All that is needed is the listing, transcribed exactly and in full.

----

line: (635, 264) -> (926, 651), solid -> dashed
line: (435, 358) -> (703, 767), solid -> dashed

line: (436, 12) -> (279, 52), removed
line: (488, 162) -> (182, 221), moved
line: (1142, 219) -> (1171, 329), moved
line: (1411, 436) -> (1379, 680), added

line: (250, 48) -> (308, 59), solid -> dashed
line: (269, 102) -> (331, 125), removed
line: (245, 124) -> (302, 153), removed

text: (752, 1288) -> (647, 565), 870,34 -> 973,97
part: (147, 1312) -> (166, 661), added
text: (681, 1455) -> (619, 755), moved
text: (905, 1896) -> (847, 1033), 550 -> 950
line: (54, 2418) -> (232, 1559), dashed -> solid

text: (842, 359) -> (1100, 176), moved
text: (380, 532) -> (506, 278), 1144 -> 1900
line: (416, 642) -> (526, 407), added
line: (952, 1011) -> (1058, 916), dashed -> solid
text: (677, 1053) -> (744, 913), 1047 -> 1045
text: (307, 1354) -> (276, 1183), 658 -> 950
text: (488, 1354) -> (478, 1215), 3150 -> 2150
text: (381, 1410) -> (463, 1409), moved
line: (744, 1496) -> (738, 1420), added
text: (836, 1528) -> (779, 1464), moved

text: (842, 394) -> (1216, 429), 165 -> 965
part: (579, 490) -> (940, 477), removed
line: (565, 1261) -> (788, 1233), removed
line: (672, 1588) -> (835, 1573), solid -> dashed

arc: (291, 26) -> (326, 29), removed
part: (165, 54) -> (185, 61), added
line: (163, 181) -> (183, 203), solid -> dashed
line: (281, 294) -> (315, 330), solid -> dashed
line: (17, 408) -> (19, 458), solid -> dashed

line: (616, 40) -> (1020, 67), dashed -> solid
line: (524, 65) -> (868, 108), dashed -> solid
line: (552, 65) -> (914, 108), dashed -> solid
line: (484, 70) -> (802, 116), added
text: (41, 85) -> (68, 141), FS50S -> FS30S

----

**Answer to this exercise**
line: (635, 264) -> (926, 651), solid -> dashed
line: (435, 358) -> (703, 767), solid -> dashed

line: (436, 12) -> (279, 52), removed
line: (488, 162) -> (182, 221), moved
line: (1142, 219) -> (1171, 329), moved
line: (1411, 436) -> (1379, 680), added

line: (250, 48) -> (308, 59), solid -> dashed
line: (269, 102) -> (331, 125), removed
line: (245, 124) -> (302, 153), removed

text: (752, 1288) -> (647, 565), 870,34 -> 973,97
part: (147, 1312) -> (166, 661), added
text: (681, 1455) -> (619, 755), moved
text: (905, 1896) -> (847, 1033), 550 -> 950
line: (54, 2418) -> (232, 1559), dashed -> solid

text: (842, 359) -> (1100, 176), moved
text: (380, 532) -> (506, 278), 1144 -> 1900
line: (416, 642) -> (526, 407), added
line: (952, 1011) -> (1058, 916), dashed -> solid
text: (677, 1053) -> (744, 913), 1047 -> 1045
text: (307, 1354) -> (276, 1183), 658 -> 950
text: (488, 1354) -> (478, 1215), 3150 -> 2150
text: (381, 1410) -> (463, 1409), moved
line: (744, 1496) -> (738, 1420), added
text: (836, 1528) -> (779, 1464), moved

text: (842, 394) -> (1216, 429), 165 -> 965
part: (579, 490) -> (940, 477), removed
line: (565, 1261) -> (788, 1233), removed
line: (672, 1588) -> (835, 1573), solid -> dashed

arc: (291, 26) -> (326, 29), removed
part: (165, 54) -> (185, 61), added
line: (163, 181) -> (183, 203), solid -> dashed
line: (281, 294) -> (315, 330), solid -> dashed
line: (17, 408) -> (19, 458), solid -> dashed

line: (616, 40) -> (1020, 67), dashed -> solid
line: (524, 65) -> (868, 108), dashed -> solid
line: (552, 65) -> (914, 108), dashed -> solid
line: (484, 70) -> (802, 116), added
text: (41, 85) -> (68, 141), FS50S -> FS30S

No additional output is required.